Il concerto di Berlino
La scorsa notte, al teatro Volksbuhne di Berlino, ha spento le candeline in un concerto-evento organizzato dal figlio d'arte Sean che, per l'occasione, ha allestito una nuova versione della Plastic Ono Band che fu di papà John e mamma Yoko. Stavolta, però, c'erano tra gli altri il chitarrista dei Wilco Nels Cline, la polistrumentista dei Cibo Matto Yuka Honda e un parterre di ospiti che spaziava dal leader dei R.E.M. Michael Stipe a Rufus e Martha Wainwright fino a Robyn Hitchcock. Mica male. Il pubblico le ha cantato «Happy Birthday» in inglese e tedesco, per poi farle da coro nell'esecuzione di alcune canzoni, come l'inno pacifista «Give Peace A Chance». Perché Berlino? «Non c'è altro luogo al mondo che mia madre ami tanto», ha spiegato Sean Lennon.

La mostra a Francoforte
Se non altro è la Germania ad adorare lei: allo Schrin Khunsthalle di Francoforte, fino al 12 maggio, è in corso la retrospettiva «Half-a-Wind Show» che raccoglie le sue maggiori produzioni dagli anni Sessanta a oggi.

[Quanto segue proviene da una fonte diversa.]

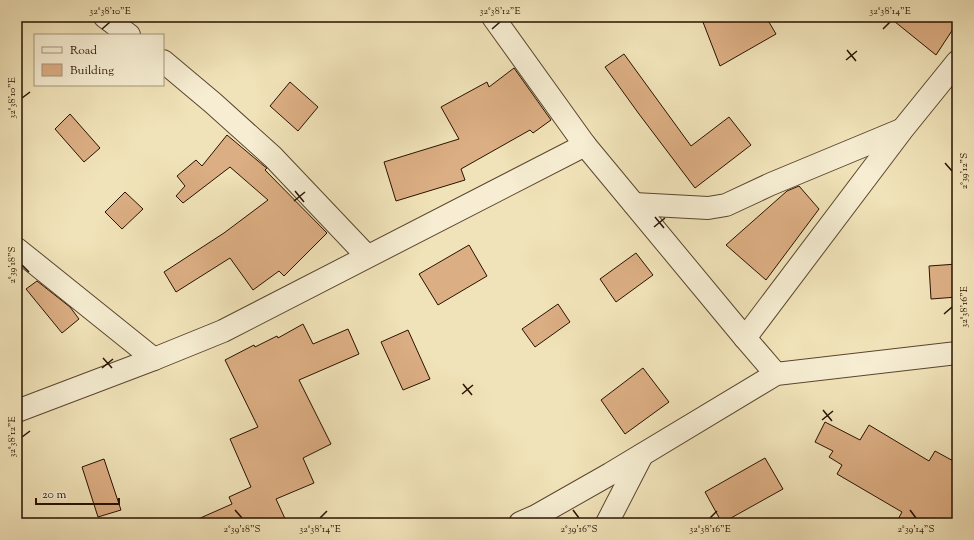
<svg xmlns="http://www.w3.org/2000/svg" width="974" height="540" font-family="'Sorts Mill Goudy',serif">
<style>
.building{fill:#dcae83;stroke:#281200}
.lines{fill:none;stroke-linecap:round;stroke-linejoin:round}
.street-casing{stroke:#5a462e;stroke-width:24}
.street{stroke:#f6edd2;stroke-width:22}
.ticks{fill:none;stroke:#281200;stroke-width:1.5}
.neatline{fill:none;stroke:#281200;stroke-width:1.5}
.ticks-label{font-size:10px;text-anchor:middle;fill:#281200}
</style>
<rect width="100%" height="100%" fill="#f1e3b9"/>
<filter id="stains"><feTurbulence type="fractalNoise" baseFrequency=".005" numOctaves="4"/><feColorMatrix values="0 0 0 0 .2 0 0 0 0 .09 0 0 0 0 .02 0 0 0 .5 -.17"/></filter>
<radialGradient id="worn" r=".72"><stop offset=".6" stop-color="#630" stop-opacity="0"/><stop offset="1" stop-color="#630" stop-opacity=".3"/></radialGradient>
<g class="building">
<polygon points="701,17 766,17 776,34 720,66"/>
<polygon points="889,17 957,17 957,23 936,55"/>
<polygon points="624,54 691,146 729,117 751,145 695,188 639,114 605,67"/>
<polygon points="514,68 551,120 533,133 530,130 461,169 465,180 396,201 384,162 459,139 441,107 487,82 489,87"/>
<polygon points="290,82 318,107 298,131 270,106"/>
<polygon points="70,114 100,148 84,162 55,129"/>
<polygon points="227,135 264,166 267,168 265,170 327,233 284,276 279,271 253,290 230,258 176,292 164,272 224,233 268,200 230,167 183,203 176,196 185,186 177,176 196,160 202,166"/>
<polygon points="799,186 819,209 766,280 726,245 787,191"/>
<polygon points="125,192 143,209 122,229 105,212"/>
<polygon points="469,245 487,276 438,305 419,274"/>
<polygon points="636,253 653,275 616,302 600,279"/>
<polygon points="957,264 957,297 931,299 929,266"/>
<polygon points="37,281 70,307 79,319 62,333 26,289"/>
<polygon points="558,304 570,322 535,347 522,329"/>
<polygon points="303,324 313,344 348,329 359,354 299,380 331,444 303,458 314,483 276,499 287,523 189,523 232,504 229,497 251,487 230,439 258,427 225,360 254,345 255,347 277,336 278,338"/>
<polygon points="408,330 430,379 403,390 381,342"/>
<polygon points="643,368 669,402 625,434 601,400"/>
<polygon points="825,422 860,440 869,425 929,461 935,451 957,463 957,523 896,523 902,512 837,474 842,465 829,457 833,451 815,442"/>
<polygon points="765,458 783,489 722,523 705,492"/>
<polygon points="104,459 121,510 98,517 82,467"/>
</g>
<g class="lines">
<defs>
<g id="street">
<polyline points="105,17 129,35"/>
<polyline points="493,17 585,145 745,338 776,374"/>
<polyline points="163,61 213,103 273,157 367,256"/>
<polyline points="634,204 708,208 726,205 771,184 901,130"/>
<polyline points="17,249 154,359"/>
<polyline points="745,338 902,130 957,62"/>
<polyline points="17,411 154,359 223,331 585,145"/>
<polyline points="520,523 536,516 610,474 776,374 957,353"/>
<polyline points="607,523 642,455"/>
</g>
</defs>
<use href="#street" class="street-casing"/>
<use href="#street" class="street"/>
</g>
<path class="ticks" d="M102,29L110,22M492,29L500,22M883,29L890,22M847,50L856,61M846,60L857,51M22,98L30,92M945,163L952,171M295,191L304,202M294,201L305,192M655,217L664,228M654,227L665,218M22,265L29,272M944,314L952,307M103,358L112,368M102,368L113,359M463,384L472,395M462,394L473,385M823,410L832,421M822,420L833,411M22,437L30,431M235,510L242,518M573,510L579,518M910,510L916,518M320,518L327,511M710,518L717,511"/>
<rect width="974" height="540" fill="none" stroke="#f1e3b9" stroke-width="44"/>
<rect x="34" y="34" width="130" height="52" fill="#f6edd2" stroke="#a4957e"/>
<rect x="42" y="47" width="20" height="6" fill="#f6edd2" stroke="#a4957e"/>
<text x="70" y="54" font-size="12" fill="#281200">Road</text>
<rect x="42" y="64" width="20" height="12" fill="#dcae83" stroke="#a4957e"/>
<text x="70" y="74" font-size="12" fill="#281200">Building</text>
<path d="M36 498v6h83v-6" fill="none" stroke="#281200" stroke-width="2"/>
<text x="42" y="498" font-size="12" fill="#281200" stroke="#f6edd2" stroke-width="3" paint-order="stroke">20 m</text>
<rect x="22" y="22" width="930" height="496" class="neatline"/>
<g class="ticks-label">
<text x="110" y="14">32°38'10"E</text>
<text x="500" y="14">32°38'12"E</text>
<text x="890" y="14">32°38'14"E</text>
<text transform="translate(11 98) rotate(-90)" y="4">32°38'10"E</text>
<text transform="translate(963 171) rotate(-90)" y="4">2°39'12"S</text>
<text transform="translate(11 265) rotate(-90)" y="4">2°39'18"S</text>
<text transform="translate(963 307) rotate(-90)" y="4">32°38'16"E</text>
<text transform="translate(11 437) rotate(-90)" y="4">32°38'12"E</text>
<text x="242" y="532">2°39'18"S</text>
<text x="320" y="532">32°38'14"E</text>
<text x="579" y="532">2°39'16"S</text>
<text x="710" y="532">32°38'16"E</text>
<text x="916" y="532">2°39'14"S</text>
</g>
<rect width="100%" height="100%" filter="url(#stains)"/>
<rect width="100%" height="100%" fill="url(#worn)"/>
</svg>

Ci sono innumerevoli oggetti «familiari» per il popolo beatlesiano, come la mela verde del '66 che i Fab sceglieranno come icona della loro casa discografica Apple, le immagini dei cartelloni della campagna pubblicitaria «War is over!» che nel '69 John e Yoko lanciarono nelle principali metropoli del mondo contro la guerra in Vietnam, le fotografie del «Bed in for Peace» e gli occhiali insanguinati di John dopo l'omicidio, immortalati in «Season of glass». Proprio operazioni di quest'ultimo tipo, tutte incentrate sulla figura carismatica di Lennon, riescono indigeste a molti fan che accusano la Ono di «mungere la mucca» finché ce n'è.

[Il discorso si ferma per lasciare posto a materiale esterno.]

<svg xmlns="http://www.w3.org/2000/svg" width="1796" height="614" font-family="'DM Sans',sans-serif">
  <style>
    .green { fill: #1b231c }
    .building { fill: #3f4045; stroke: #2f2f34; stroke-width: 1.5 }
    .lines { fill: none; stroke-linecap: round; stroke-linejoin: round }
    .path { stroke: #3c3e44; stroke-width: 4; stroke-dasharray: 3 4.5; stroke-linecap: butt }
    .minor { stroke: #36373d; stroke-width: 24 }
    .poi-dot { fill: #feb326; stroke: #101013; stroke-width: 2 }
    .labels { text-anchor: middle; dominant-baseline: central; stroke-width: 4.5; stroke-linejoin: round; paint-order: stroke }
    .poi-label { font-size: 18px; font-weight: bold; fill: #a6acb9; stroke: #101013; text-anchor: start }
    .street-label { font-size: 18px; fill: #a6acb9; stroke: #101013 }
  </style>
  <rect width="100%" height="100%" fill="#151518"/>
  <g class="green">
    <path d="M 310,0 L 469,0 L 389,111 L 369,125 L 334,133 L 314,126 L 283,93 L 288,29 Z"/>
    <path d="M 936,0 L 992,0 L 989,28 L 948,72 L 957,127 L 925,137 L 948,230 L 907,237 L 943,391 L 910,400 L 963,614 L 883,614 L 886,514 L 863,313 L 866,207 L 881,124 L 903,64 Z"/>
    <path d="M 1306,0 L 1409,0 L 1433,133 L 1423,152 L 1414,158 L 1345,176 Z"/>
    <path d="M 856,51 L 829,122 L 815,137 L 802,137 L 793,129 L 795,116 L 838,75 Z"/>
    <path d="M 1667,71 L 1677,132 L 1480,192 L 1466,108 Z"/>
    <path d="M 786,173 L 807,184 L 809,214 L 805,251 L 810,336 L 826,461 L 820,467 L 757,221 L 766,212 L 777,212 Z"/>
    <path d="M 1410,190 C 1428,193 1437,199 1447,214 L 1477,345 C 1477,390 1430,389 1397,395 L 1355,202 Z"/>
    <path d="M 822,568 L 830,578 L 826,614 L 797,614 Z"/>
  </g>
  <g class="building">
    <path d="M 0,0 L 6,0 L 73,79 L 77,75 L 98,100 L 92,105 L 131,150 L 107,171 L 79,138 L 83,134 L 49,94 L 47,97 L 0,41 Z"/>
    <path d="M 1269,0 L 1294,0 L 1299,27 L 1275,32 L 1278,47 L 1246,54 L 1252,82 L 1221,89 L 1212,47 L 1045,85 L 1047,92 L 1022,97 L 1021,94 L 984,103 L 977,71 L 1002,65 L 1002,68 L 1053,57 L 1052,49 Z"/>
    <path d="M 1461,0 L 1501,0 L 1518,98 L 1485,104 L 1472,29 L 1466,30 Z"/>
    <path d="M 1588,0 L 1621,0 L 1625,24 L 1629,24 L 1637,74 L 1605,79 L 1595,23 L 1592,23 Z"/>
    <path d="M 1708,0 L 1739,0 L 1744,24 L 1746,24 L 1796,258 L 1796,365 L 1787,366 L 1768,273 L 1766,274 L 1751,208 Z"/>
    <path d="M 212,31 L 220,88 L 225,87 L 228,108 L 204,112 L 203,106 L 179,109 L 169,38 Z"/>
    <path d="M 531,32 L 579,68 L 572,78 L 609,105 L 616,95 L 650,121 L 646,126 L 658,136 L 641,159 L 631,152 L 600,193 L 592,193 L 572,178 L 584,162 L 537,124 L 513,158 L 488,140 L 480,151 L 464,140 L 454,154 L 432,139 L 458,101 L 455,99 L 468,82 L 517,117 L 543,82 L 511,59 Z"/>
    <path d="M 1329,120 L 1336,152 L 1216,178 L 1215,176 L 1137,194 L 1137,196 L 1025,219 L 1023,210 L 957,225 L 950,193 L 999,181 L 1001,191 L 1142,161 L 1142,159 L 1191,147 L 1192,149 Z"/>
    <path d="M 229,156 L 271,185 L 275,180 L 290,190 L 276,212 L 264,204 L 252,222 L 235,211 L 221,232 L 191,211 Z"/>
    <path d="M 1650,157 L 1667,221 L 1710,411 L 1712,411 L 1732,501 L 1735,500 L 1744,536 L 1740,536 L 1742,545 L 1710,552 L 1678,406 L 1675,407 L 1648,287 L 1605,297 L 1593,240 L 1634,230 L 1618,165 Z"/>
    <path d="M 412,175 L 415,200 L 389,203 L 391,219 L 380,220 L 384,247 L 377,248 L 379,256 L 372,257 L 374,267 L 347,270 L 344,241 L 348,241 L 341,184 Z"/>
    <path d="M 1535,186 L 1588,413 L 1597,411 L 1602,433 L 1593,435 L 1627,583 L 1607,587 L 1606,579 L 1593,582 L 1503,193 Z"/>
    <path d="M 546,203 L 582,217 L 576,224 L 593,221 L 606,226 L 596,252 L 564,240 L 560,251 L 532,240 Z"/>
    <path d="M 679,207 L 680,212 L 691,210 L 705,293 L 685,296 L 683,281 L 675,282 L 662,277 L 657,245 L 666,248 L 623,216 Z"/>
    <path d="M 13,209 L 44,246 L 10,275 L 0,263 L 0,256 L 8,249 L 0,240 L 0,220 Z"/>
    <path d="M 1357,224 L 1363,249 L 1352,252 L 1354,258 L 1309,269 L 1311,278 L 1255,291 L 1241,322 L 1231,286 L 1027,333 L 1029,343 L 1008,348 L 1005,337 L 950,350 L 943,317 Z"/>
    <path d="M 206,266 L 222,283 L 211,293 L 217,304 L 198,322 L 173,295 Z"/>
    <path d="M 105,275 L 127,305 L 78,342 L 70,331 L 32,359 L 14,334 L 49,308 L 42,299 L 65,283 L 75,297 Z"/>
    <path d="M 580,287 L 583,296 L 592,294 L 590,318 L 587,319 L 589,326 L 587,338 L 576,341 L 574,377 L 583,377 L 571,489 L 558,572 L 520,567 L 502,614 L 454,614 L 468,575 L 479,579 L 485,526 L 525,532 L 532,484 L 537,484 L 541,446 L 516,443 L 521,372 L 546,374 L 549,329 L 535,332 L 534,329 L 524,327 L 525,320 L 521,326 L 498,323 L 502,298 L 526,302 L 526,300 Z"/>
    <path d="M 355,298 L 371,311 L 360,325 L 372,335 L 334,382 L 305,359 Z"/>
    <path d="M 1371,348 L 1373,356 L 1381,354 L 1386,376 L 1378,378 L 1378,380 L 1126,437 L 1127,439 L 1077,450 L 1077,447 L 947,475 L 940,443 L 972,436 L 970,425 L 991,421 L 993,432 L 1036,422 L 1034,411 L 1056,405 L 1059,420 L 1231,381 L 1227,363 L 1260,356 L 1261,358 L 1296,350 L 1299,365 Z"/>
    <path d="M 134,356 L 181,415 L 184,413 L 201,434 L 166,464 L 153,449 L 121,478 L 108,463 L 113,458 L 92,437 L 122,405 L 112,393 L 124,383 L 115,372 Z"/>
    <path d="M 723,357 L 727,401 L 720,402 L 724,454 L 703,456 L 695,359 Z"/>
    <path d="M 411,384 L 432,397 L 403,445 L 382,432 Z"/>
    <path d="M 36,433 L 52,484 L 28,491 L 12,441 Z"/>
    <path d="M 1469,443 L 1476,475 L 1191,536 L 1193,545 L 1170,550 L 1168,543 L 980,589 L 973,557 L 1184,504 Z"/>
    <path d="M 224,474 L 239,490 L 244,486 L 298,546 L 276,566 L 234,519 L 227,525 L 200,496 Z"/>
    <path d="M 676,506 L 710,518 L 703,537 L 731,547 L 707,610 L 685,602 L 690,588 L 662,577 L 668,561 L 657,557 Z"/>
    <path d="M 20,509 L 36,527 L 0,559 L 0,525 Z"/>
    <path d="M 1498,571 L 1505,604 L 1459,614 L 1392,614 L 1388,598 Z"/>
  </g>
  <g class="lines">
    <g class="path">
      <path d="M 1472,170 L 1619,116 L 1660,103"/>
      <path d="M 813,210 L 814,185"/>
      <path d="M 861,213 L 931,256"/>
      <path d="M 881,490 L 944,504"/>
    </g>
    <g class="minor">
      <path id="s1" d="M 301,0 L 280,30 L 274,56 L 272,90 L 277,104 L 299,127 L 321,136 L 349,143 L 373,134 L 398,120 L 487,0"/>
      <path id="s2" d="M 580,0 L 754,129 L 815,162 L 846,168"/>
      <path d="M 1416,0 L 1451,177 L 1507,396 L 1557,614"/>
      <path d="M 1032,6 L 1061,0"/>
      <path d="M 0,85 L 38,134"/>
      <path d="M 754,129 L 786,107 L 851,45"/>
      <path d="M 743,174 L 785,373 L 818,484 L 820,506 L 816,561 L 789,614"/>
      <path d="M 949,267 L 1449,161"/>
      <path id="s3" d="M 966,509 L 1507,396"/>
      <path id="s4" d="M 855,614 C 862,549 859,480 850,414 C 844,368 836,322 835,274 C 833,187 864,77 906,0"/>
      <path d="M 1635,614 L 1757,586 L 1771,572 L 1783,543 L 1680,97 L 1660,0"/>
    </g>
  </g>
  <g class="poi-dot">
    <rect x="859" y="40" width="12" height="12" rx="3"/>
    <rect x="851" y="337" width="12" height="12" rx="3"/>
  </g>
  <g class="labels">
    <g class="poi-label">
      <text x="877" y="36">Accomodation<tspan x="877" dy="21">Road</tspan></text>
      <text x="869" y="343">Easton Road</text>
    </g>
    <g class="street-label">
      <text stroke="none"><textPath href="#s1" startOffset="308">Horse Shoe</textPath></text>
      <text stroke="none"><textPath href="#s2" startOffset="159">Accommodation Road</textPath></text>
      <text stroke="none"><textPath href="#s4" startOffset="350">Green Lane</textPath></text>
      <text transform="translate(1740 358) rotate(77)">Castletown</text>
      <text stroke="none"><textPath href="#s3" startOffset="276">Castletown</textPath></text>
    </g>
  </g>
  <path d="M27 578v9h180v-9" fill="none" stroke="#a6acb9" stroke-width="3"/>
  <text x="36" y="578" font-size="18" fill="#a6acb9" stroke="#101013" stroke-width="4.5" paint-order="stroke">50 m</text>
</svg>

Tra la musica dance e il no al fracking
L'ex moglie di John, in ogni caso, aveva una riconoscibilità artistica anche prima di incontrare l'illustre consorte (con Tony Cox, uno dei suoi precedenti mariti, s'era fatta notare come performer nel gruppo di Fluxus) e a quanto pare punta ad averne una anche a distanza di 32 anni dalla di lui ripartita. Con la musica elettronica, per esempio: è appena uscito «Hold me», singolo house realizzato a quattro mai con il dj Dave Audé. Lo ascolti e ti viene da pensare che la dance dev'essere ormai l'ultimo rifugio dei dadaisti. Pure le cause sociali non mancano nell'agendina della ottuagenaria signora: dopo la lotta per i diritti delle donne e quella contro l'Aids, l'ultima sua crociata si oppone al fracking, la tecnica fatturazione idraulica delle rocce per l'ottenimento di idrocarburi che, da qui a qualche anno, dovrebbe rendere gli Usa completamente autonomi dal petrolio arabo. Signora Lennon permettendo. Per tornare alla questione di partenza: Yoko Ono ha fatto più male o più bene a Lennon? Mettiamola così: John la amava e, tra alterne vicende, l'ha tenuta consapevolmente al suo fianco. Questione sterile, insomma. Specialmente nel giorno del suo ottantesimo compleanno.